|
Deal in works for Cubs to add night games, premium seats
January 23, 2004
BY FRAN SPIELMAN City Hall Reporter
A City Council committee has
scheduled a hearing next Tuesday on landmark designation for
Wrigley Field, signaling that a deal is in the works to phase
in 12 more night games and allow the Cubs to build 200 premium
price seats behind home plate.
Cubs president Andy MacPhail
said last month that he had given up on the idea of adding
more night games in 2004 after an agreement empowering the
team to play 30 night games by 2006 -- up from 18 -- stalled
in a council committee at Mayor Daley's behest. That put City
Hall on the hot seat.
The mayor's 2004 budget does
not include any money for neighborhood protections in the
now mistaken assumption that the Cubs would inherit the cost
of services such as residential permit parking and shuttle
busing. But without the additional night games the Cubs have
said they intended to maintain the status quo on neighborhood
protection. That means the city would have to come up with
money that it doesn't have or leave residents hanging on such
vital issues such as sanitation, parking and congestion.

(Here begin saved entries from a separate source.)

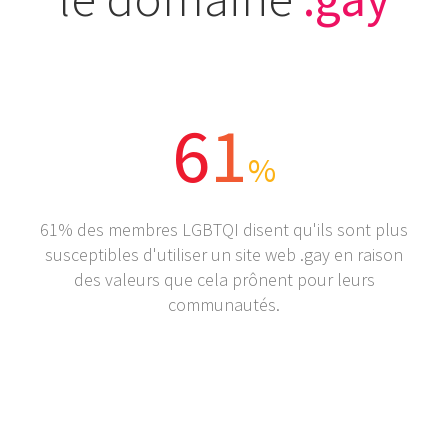
6
1
%
61% des membres LGBTQI disent qu'ils sont plus
susceptibles d'utiliser un site web .gay en raison
des valeurs que cela prônent pour leurs
communautés.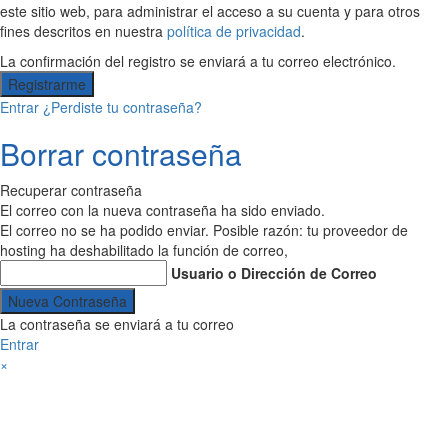
este sitio web, para administrar el acceso a su cuenta y para otros
fines descritos en nuestra
política de privacidad
.
La confirmación del registro se enviará a tu correo electrónico.
Entrar
¿Perdiste tu contraseña?
Borrar contraseña
Recuperar contraseña
El correo con la nueva contraseña ha sido enviado.
El correo no se ha podido enviar. Posible razón: tu proveedor de
hosting ha deshabilitado la función de correo,
Usuario o Dirección de Correo
La contraseña se enviará a tu correo
Entrar
×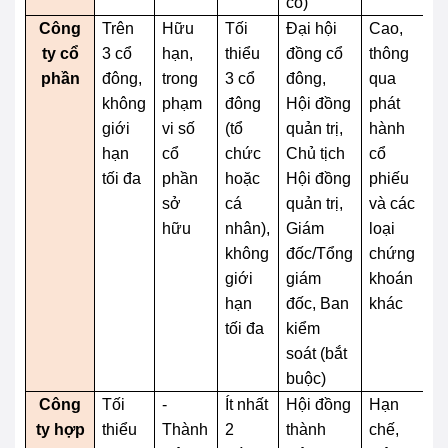
có)
Công
Trên
Hữu
Tối
Đại hội
Cao,
D
ty cổ
3 cổ
hạn,
thiểu
đồng cổ
thông
dà
phần
đông,
trong
3 cổ
đông,
qua
th
không
phạm
đông
Hội đồng
phát
q
giới
vi số
(tổ
quản trị,
hành
gi
hạn
cổ
chức
Chủ tịch
cổ
dị
tối đa
phần
hoặc
Hội đồng
phiếu
ph
sở
cá
quản trị,
và các
hữu
nhân),
Giám
loại
không
đốc/Tổng
chứng
giới
giám
khoán
hạn
đốc, Ban
khác
tối đa
kiểm
soát (bắt
buộc)
Công
Tối
-
Ít nhất
Hội đồng
Hạn
T
ty hợp
thiểu
Thành
2
thành
chế,
vi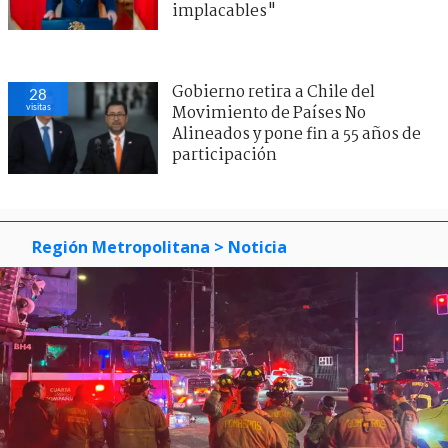
implacables"
Gobierno retira a Chile del
30
visitas
Movimiento de Países No
Alineados y pone fin a 55 años de
participación
Región Metropolitana
> Noticia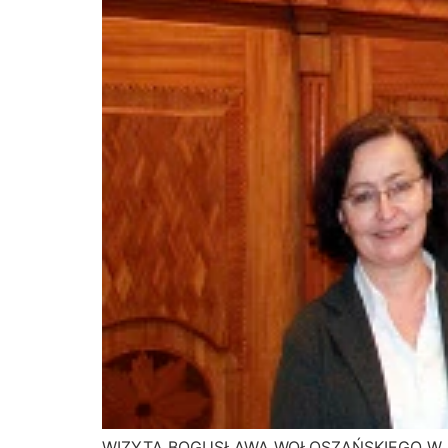
WIZYTA BOGUSŁAWA WOŁOSZAŃSKIEGO W M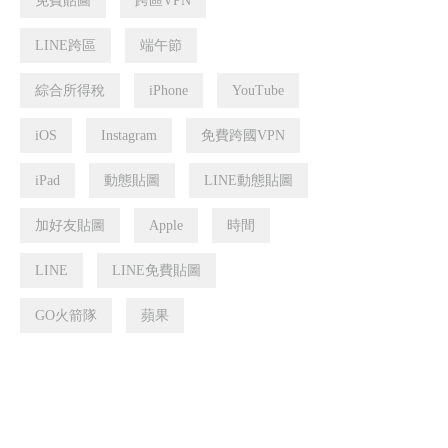
免費貼圖
跨區VPN
LINE跨區
端午節
綜合所得稅
iPhone
YouTube
iOS
Instagram
免費跨國VPN
iPad
動態貼圖
LINE動態貼圖
加好友貼圖
Apple
時間
LINE
LINE免費貼圖
GO火箭隊
蘋果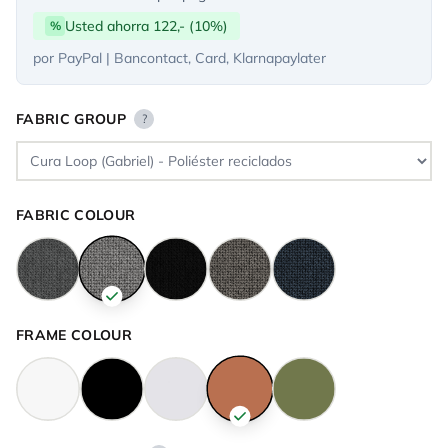
Usted ahorra 122,- (10%)
%
por PayPal | Bancontact, Card, Klarnapaylater
FABRIC GROUP
?
FABRIC COLOUR
FRAME COLOUR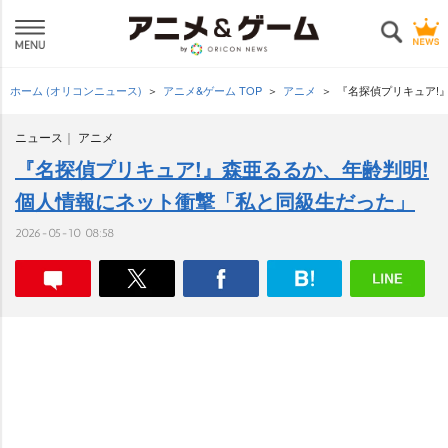
ホーム (オリコンニュース)
アニメ&ゲーム TOP
アニメ
『名探偵プリキュア!
ニュース
アニメ
『名探偵プリキュア!』森亜るるか、年齢判明!
個人情報にネット衝撃「私と同級生だった」
2026-05-10 08:58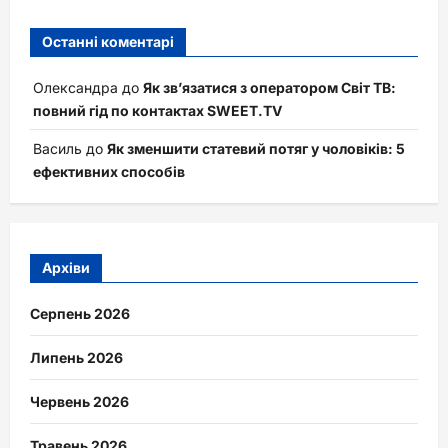
Останні коментарі
Олександра
до
Як зв’язатися з оператором Світ ТВ:
повний гід по контактах SWEET.TV
Василь
до
Як зменшити статевий потяг у чоловіків: 5
ефективних способів
Архіви
Серпень 2026
Липень 2026
Червень 2026
Травень 2026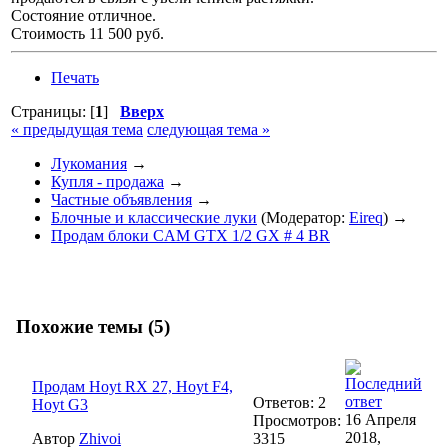
Состояние отличное.
Стоимость 11 500 руб.
Печать
Страницы: [
1
]
Вверх
« предыдущая тема
следующая тема »
Лукомания
→
Купля - продажа
→
Частные объявления
→
Блочные и классические луки
(Модератор:
Eireq
) →
Продам блоки CAM GTX 1/2 GX # 4 BR
Похожие темы (5)
Продам Hoyt RX 27, Hoyt F4,
Ответов: 2
Hoyt G3
16 Апреля
Просмотров:
2018,
Автор
Zhivoi
3315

In recent weeks, talks between
the Daley administration and the Cubs have heated up, City
Hall sources said.
The decision by Landmarks Committee
Chairman Arenda Troutman (20th) to put landmark designation
for Wrigley on the Tuesday agenda signals a deal is close
to being finalized.
The designation would pave the
way for the Cubs to generate $3.2 million in annual revenue
by building three rows of seats behind home plate stretching
from one dugout to the other. The tickets would cost $200
to $250.
Schedules have already been
printed and season tickets have been sold for 2004, and it
was not known whether the agreement would come soon enough
to add the first four night games this season.